With Legal Aid, Immigrant Advocates Turn Focus to Citizenship

Liz Robbins, New York Times, November 27, 2015


With anti-immigrant sentiment soaring among Republican presidential candidates, and immigration reform stalled in Congress and the courts, New York advocacy groups, with the support of the Obama administration, are redoubling their efforts in one area they can control: citizenship. They are pushing to convert as many of the country’s 8.8 million green card holders as possible into naturalized Americans.

The influence of the Latino voting bloc has added impetus to the drive. According to Latino Decisions, a polling and research firm, 80 percent of naturalized Latino citizens voted for President Obama in 2012. In New York State, there are approximately 915,000 legal permanent residents, more than 317,400 of whom are Latino, according to the Center for Migration Studies.

Nationally, nearly a third of legal permanent residents eligible to become citizens are Mexicans, a particular target of Mr. Trump, a Republican presidential candidate who has accused them of bringing drugs and crime into the United States and of being rapists.

This month, there were 14 citizenship events across the city compared with the usual eight, according to local advocacy groups. The events were held at college campuses, union headquarters, libraries, hospitals and the offices of community organizations in Hispanic and Asian neighborhoods. {snip}


In addition to supporting registration drives, the government appears to have sped up the processing time for applications in New York City, according to several immigration lawyers.

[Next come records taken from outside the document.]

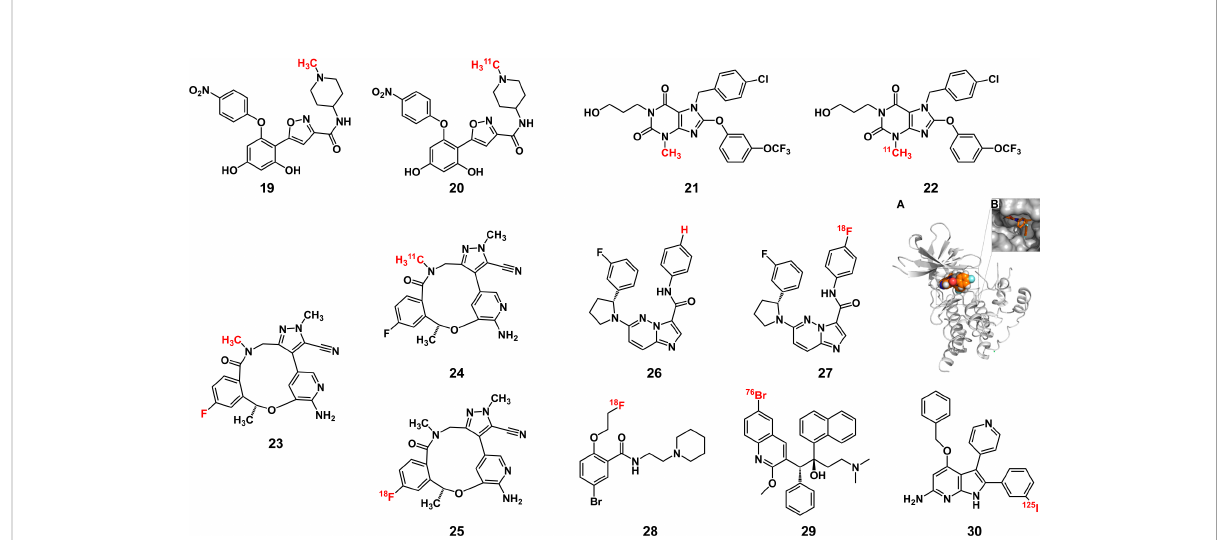
FIGURE 6 Some structures of radiolabeled AfPIs with nonmetallic radionuclide labels(Red: radionuclide labels). (A, B) The molecular docking result of [ 18 F] labeled TrkA inhibitor with TrkA protein showed that the labeled inhibitor could bind with Trk. Reprinted with permission (84). Copyright 2018 American Chemical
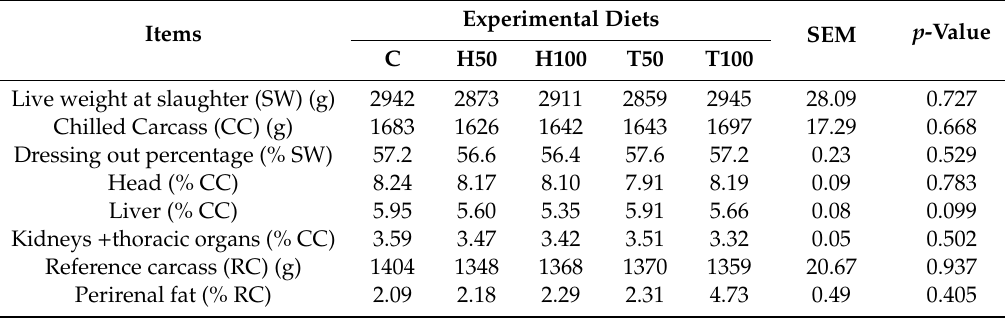
Table 3. Slaughter traits of the rabbits fed experimental diets (n = 20 rabbits / group).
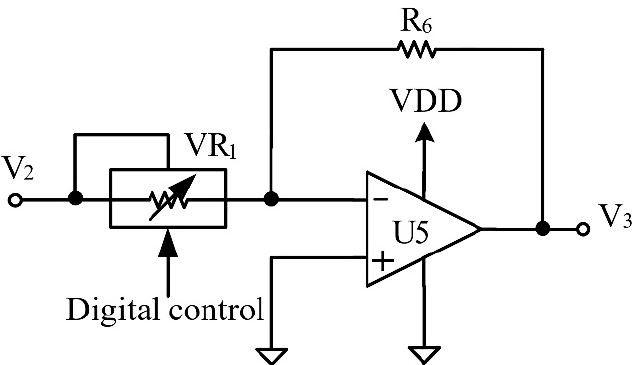
Figure 4. The implementation of the amplifier with gain control.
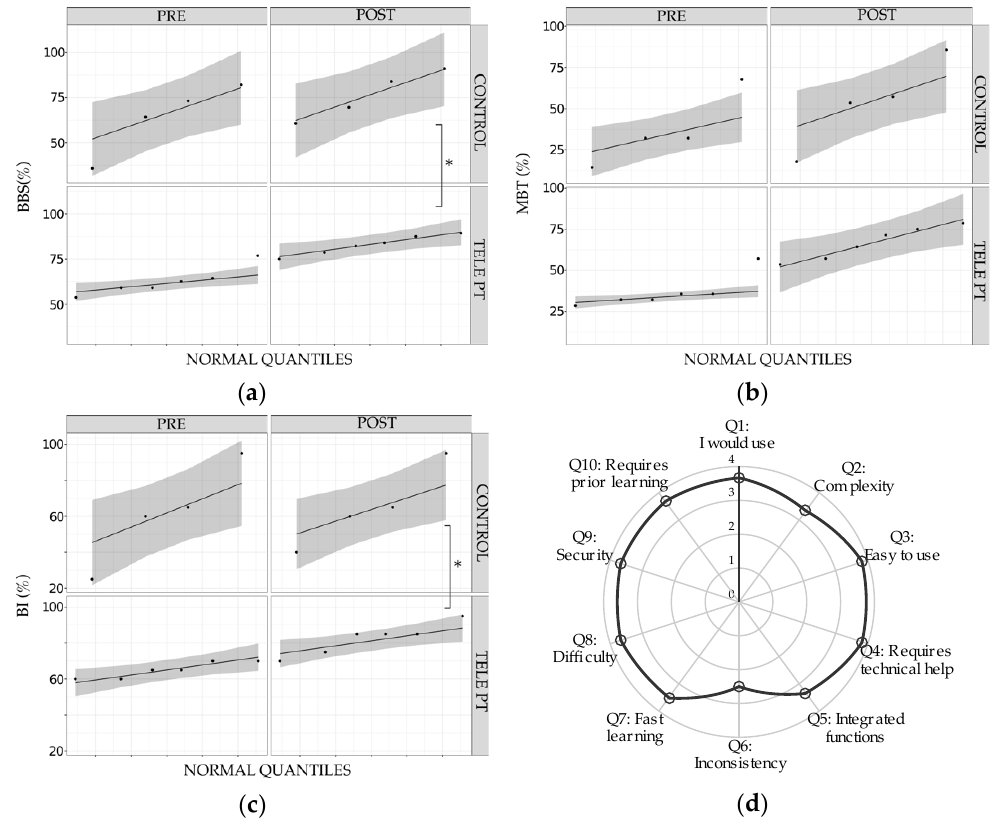
Figure 3. Balance and functional progress in telerehabilitation group, and system usability: ( a – c ) improvement within PRE and POST sessions by group (TELEPT vs. CONTROL): BBS: Berg Balance Scale, MBT: MiniBesTest, and BI: Barthel Index. The points represent the individual scores in a qq plot, the gray area represents the dispersion (theoretical confidence interval at 95%), and the asterisk shows significant differences of PRE–POST variation between groups (ANOVA 2-WAY RM); ( d ) usability evaluation with SUS scale (10 questions), from 0 to 4.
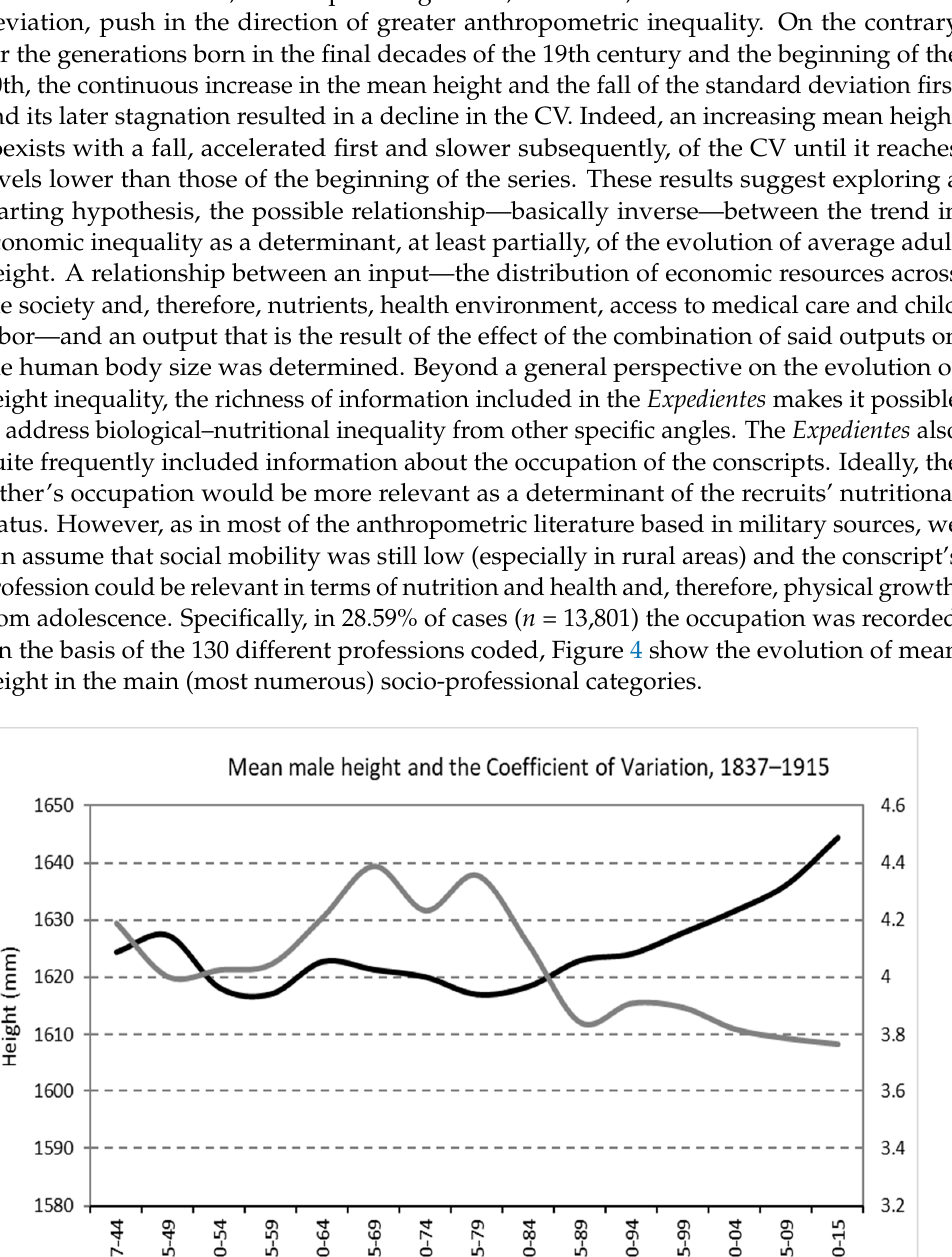
Figure 4. Average male height in the main socio-occupational groups, birth cohorts 1837–1915 (Source: calculated with data from the Expedientes ). It should be noted that all series, based on hundreds of observations for each decade (the only exception is the case of shepherds with a few dozens per decade, but always more than 30 observations per decade), share a trend of stagnation or decline in the middle decades of the 19th century, even for highly skilled service workers and students, and a subsequent positive secular trend and recovery. Second, a clear and persistent gradient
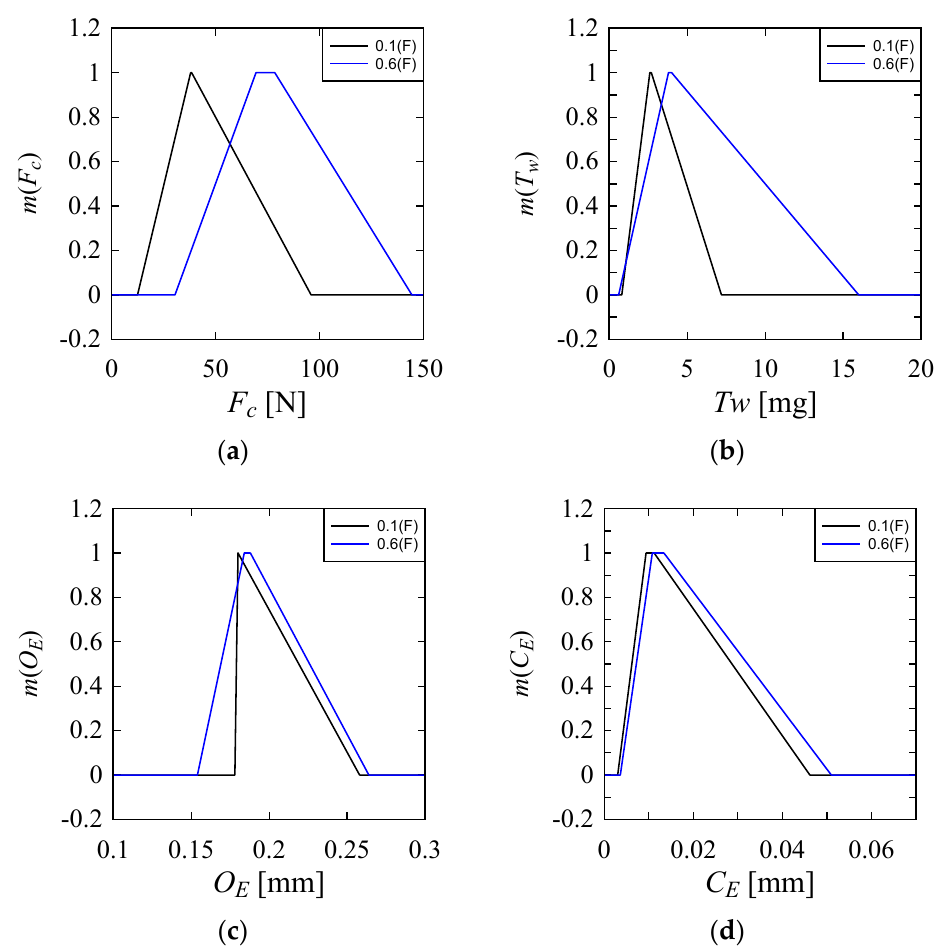
Figure 6. Effect of feed on the performance parameters ( a ) On Cutting Force ( F C ); ( b ) On Tool Wear ( T W ); ( c ) On Over Cut Error ( O E ); ( d ) On Cylindricity Error ( C E ).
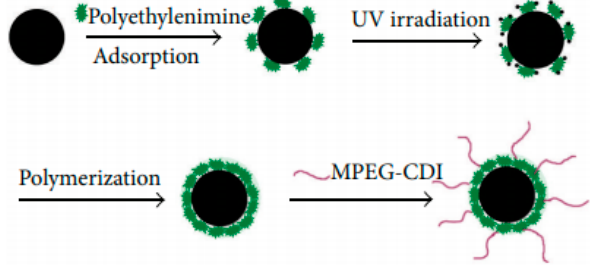
Figure 9. Schematic representation of the MPEG-PEI-SPIONs fabrication process. Reproduced from Zhang, Y.; Zhang, L.; Song, X.; Gu, X.; Sun, H.; Fu, C.; Meng, F. “Synthesis of Superparamagnetic Iron Oxide Nanoparticles Modified with MPEG-PEI via Photochemistry as New MRI Contrast Agent.” J. Nanomater. (2015) 417389.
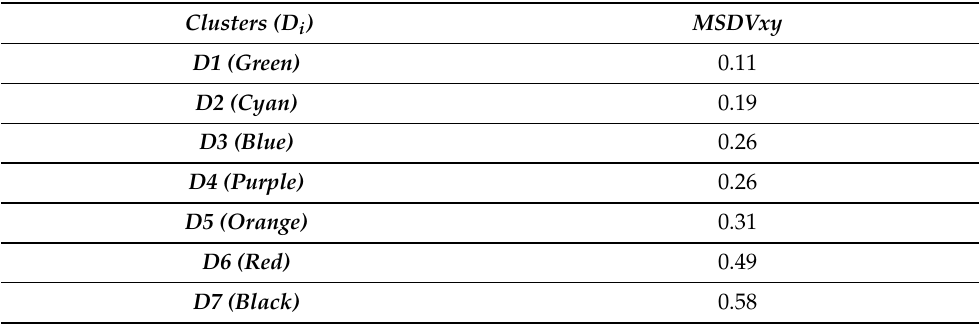
Figure 8. Spider graphs of low ( a ), medium ( b ), and high ( c ) MSDVxy clusters in the models trained with PCA-transformed variables. The visualized variables can be represented with values in the [0, 1] range since they are normalized. The combination of the mean of each variable gives us the characteristic form of each cluster. Table 7. The obtained MSDVxy average values when all samples of each cluster ( D i ) of Solution 2 are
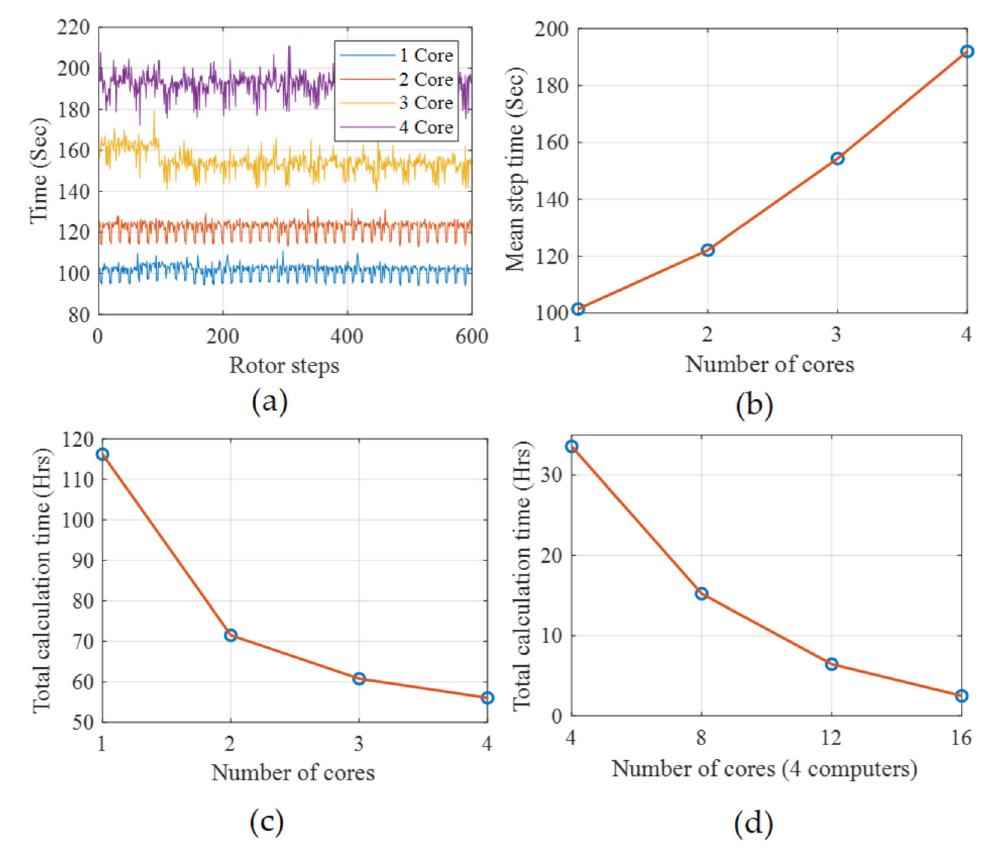
Figure 10. The simulation time, ( a ) per step with di ff erent number of single computer workers (cores) in parallel, ( b ) the mean per-step time with di ff erent number of cores of a single computer working in parallel, ( c ) overall time on one computer with di ff erent cores engaged in parallel, ( d ) overall time with di ff erent number of computers making a cluster with distributed cores in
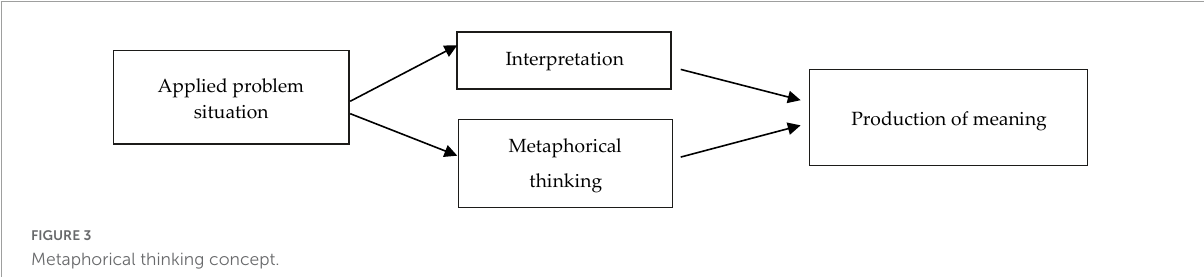
FIGURE3 Metaphorical thinking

Those applications, the lawyers said, were being processed in two to three months, less than the national average of five months and faster than the six to 12 months it took just four years ago.

The United States Citizenship and Immigration Services said it could not confirm the accelerated application times in New York, but it did describe how, since September, it had expanded programs to promote citizenship, including online test preparation materials and the option to pay the $680 fee by credit card.